Task to carry out
Pick out each line below that contains the word "this" and copy those lines.

Dataset entries
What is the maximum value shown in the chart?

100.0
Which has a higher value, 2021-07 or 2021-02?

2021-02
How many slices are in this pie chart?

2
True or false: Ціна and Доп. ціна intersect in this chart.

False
...
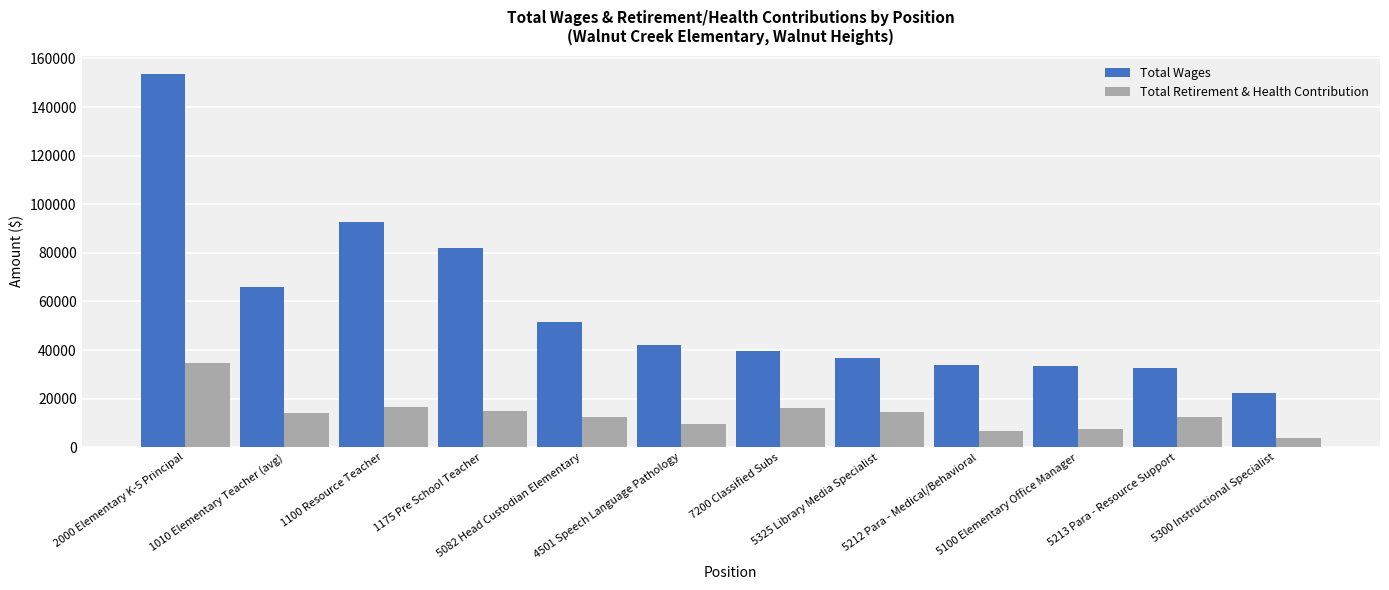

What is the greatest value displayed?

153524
==
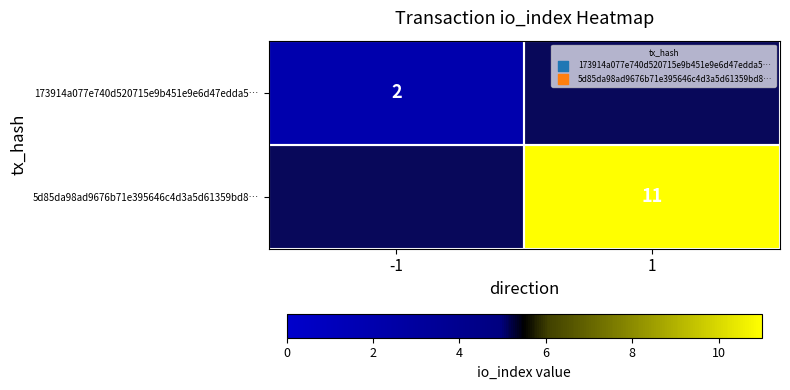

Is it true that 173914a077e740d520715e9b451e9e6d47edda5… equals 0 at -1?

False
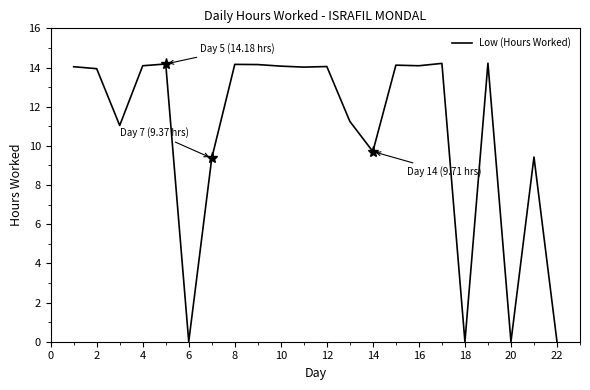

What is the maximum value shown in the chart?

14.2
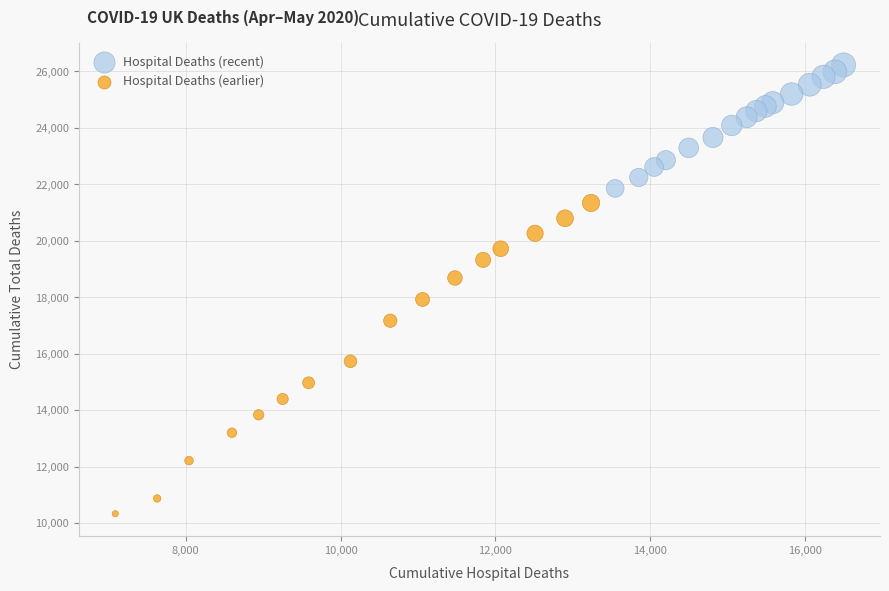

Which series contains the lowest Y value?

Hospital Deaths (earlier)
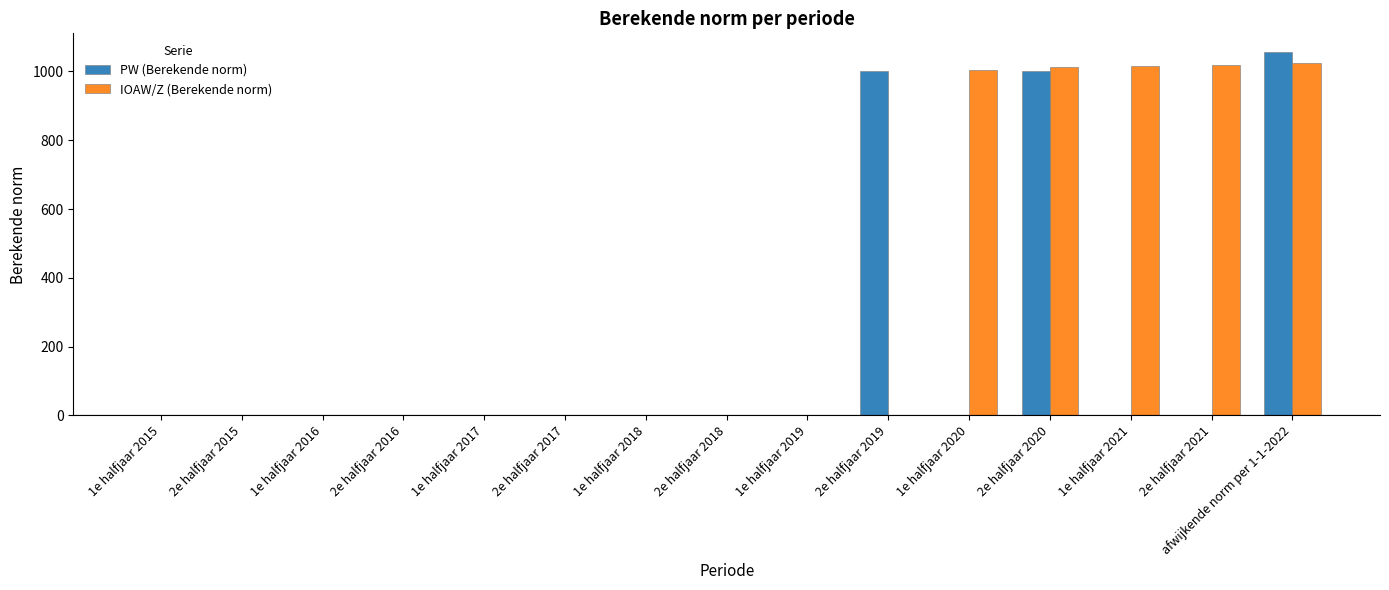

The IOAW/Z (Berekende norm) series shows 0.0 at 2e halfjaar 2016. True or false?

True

Task result
How many slices are in this pie chart?
True or false: Ціна and Доп. ціна intersect in this chart.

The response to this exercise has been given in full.